Golden Text.— “And the Lord spake unto Moses face to face, as a man speaketh unto his friend.” —Ex. 33:11.
“And there arose not a prophet since in Israel like unto Moses, whom the Lord knew face to face.”— Deut. 34:10.
Read Deut. 34:1-7
The Death of Moses.
1-3. “And the Lord shewed him all the land.” Read with prayer and reliance upon the Holy Spirit the parallel passages in Num. 27:12-17; Deut. 3:23-29; 32:48-52, and notice Moses’ great desire to go over into the land, his prayer to God that he might be permitted to do so, God’s refusal to allow him, Moses’ meek submission and his request that someone be appointed in his stead, so that Israel might not be as sheep which have no shepherd.
4. “I have caused thee to see it with thine eyes, but thou shalt not go over thither.” When Moses pleaded to be permitted to go over, the word from the Lord was, “Let it suffice thee, speak no more unto Me of this matter” (Deut. 3:26), and that was enough. It was Israel’s sin in murmuring and rebelling that led Moses to sin, but that did not excuse Moses. How holy is our God, and what holiness He requires in us! And who is equal to it?
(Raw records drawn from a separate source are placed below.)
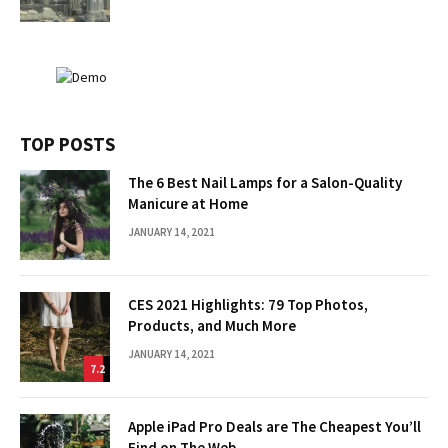
TOP POSTS
The 6 Best Nail Lamps for a Salon-Quality
Manicure at Home
JANUARY 14, 2021
CES 2021 Highlights: 79 Top Photos,
Products, and Much More
JANUARY 14, 2021
7.2
Apple iPad Pro Deals are The Cheapest You’ll
Find on The Web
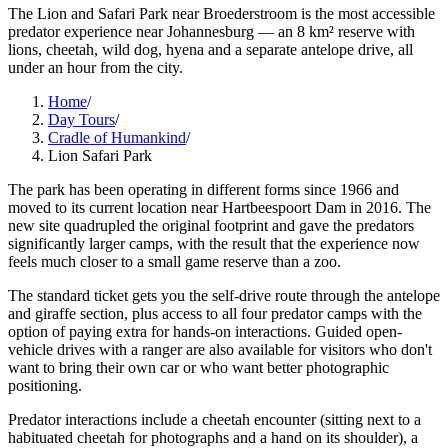
The Lion and Safari Park near Broederstroom is the most accessible
predator experience near Johannesburg — an 8 km² reserve with
lions, cheetah, wild dog, hyena and a separate antelope drive, all
under an hour from the city.
Home
/
Day Tours
/
Cradle of Humankind
/
Lion Safari Park
The park has been operating in different forms since 1966 and
moved to its current location near Hartbeespoort Dam in 2016. The
new site quadrupled the original footprint and gave the predators
significantly larger camps, with the result that the experience now
feels much closer to a small game reserve than a zoo.
The standard ticket gets you the self-drive route through the antelope
and giraffe section, plus access to all four predator camps with the
option of paying extra for hands-on interactions. Guided open-
vehicle drives with a ranger are also available for visitors who don't
want to bring their own car or who want better photographic
positioning.
Predator interactions include a cheetah encounter (sitting next to a
habituated cheetah for photographs and a hand on its shoulder), a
5-7. “Moses was an hundred and twenty years old when he died. His eye was not dim, nor his natural force abated.” When Aaron died, Moses and Eleazar were with him, but no one was with Moses when he died. He had often been alone with God, on two different occasions for forty days and nights at a time, but previous to this occasion he had always come back to continue with the people. Now in health and vigor of body and in the use of all his faculties he went up into the mountain alone and returned to Israel no more. Out from the earthly tabernacle in which he had sojourned or 120 years, Moses, the servant of the Lord, went to live with God for ever. No sickness, no suffering, as far as we know, but he just closed his eyes to earth and entered into the presence of God and of the redeemed and of the holy angels, absent from the body, present with the Lord, which was very far better for him (Phil. 1:21, 23). He is still there alive and well, and after more than 1,400 years from the time of his departure Peter and the others saw him on the Mount of Transfiguration with Jesus Christ, as he and Elijah spake with our Lord of His approaching decease (Luke 9:30-32). The body of Moses was buried, but, no man being present, no man knows where, for God has not seen fit to tell.